Apenas Jesús salió
del agua, vio rasgarse el cielo y al Espíritu bajar hacia él como una paloma. Se
oyó una voz del cielo: «Tú eres mi Hijo amado, mi predilecto.» (Mc 1,10-11)
Jesús
se bautizó aunque en él no había pecado ninguno. Fue una manera de hacerse
solidario con los pecadores que sentían la llamada a la conversión.
El
bautismo de Jesús se convirtió enseguida en una teofanía. La historia de la
humanidad dio un giro en ese momento.
Podríamos
decir que ya fue grande y gloriosa la encarnación del Señor en el seno de María
y su nacimiento en Belén. Dios ha visitado nuestro mundo y lo ha llenado con su
luz.
El
bautismo del Señor vuelve a mostrarnos como el cielo y la tierra están unidos y
hay una relación clara entre Dios y los hombres. En aquel momento esta realidad,
que era invisible, se pudo ver y se pudo escuchar.
Fue
también un momento crucial para el mismo Jesús que recibió en ese instante la
unción del Espíritu Santo y marcó así el comienzo de su vida pública después de
treinta años de vida oculta. Jesús es Cristo, el Ungido de Dios, el Mesías
esperado que nos libera del pecado y de la muerte.
La
voz del Padre es una proclamación del misterio de Cristo: es el Hijo de Dios y
viene a cumplir una misión como siervo que se entrega y da la vida por los
demás. Él es el siervo paciente que no gritará y que no apagará el pábilo
vacilante, que impondrá el derecho y abrirá los ojos de los ciegos, como había
anunciado Isaías.
El bautismo del Señor se convierte para nosotros en una imagen de nuestro propio bautismo. Nosotros sí venimos heridos por el pecado desde nuestro nacimiento, pero el bautismo nos libera, nos limpia y nos obtiene el perdón, nos convierte así en nuevas criaturas, nos llena de la santidad de Dios.
Nuestro
bautismo también nos convierte en hijos de Dios como Jesucristo y destinados a
la misma herencia del hijo amado y predilecto. El padre dice de nosotros: “Tú
eres mi hijo amado, mi predilecto”.
También
viene a nosotros el Espíritu Santo y nos consagra para ser sacerdotes profetas
y reyes; nuestra vida y todo nuestro ser pertenecen a Dios para ofrecer el
sacrificio agradable de nuestra entrega a los demás, para proclamar su Palabra
y para construir su Reino.
Por
esto también se nos encomienda a cada uno una misión de parte de Dios. Somos
hijos amados y predilectos como el siervo elegido a quien Dios prefiere para
cumplir su mandato. El camino del siervo, que no gritará ni apagará la mecha
humeante, nos anima a seguir los pasos de Jesucristo para hacer, cada uno desde
nuestra propia vocación particular, la voluntad de Dios; para sembrar el amor
en el mundo y llenar de alegría y esperanza la vida de los pobres.

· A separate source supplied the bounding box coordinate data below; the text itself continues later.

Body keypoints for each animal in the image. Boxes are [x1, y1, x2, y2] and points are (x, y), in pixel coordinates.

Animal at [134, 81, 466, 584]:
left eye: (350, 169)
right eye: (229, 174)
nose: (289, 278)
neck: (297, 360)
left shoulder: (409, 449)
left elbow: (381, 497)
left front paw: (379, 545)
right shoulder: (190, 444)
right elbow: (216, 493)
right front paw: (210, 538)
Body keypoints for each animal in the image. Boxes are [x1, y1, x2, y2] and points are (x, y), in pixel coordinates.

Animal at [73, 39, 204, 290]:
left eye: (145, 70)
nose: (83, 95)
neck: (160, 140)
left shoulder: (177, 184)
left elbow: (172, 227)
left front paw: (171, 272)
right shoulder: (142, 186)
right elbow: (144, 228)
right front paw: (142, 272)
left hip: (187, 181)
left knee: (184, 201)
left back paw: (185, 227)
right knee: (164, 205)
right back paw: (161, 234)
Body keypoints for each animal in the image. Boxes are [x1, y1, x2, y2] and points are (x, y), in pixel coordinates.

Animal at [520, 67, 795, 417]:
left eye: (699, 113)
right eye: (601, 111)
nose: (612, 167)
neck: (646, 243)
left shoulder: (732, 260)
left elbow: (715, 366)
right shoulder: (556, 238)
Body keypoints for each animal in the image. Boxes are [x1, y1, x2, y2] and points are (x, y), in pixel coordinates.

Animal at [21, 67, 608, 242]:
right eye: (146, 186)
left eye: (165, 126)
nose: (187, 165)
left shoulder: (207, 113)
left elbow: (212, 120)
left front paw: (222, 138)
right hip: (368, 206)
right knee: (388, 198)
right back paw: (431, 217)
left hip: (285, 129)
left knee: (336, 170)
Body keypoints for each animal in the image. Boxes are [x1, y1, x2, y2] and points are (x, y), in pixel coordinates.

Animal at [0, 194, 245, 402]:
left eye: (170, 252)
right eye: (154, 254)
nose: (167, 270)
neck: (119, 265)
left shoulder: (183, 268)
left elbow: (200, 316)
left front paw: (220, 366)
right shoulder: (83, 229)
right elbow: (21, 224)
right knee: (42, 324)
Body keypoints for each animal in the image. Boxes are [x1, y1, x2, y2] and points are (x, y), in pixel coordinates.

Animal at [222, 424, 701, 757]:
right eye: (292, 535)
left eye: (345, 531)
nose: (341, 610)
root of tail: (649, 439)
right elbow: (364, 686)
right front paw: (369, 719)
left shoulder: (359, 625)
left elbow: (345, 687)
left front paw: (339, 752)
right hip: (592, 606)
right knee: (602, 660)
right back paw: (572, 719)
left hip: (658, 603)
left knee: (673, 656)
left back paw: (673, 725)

Señor Jesucristo te doy gracias por haber venido enviado por el Padre y haber cumplido siempre su voluntad. Te alabo por tu entrega que me ha alcanzado el perdón y me ha traído la gracia que me permite vivir una vida nueva. Te bendigo, Señor Jesús, porque nos has dejado el bautismo como sacramento que nos permite formar parte de tu mismo cuerpo y de tu misma misión salvadora. Tú has pasado por el mundo haciendo el bien y me has curado de las heridas y de la opresión del diablo.
Sáname Señor, abre mis ojos ciegos, libérame del cautiverio de mis dudas y mis manías, sácame de la prisión de mi egoísmo y mi pereza, sácame de las tinieblas de mis pecados y de mi tristeza. Eres mi luz, Señor. Te necesito y necesito creer en ti para hacer tu voluntad y encontrar el sentido de mi vida.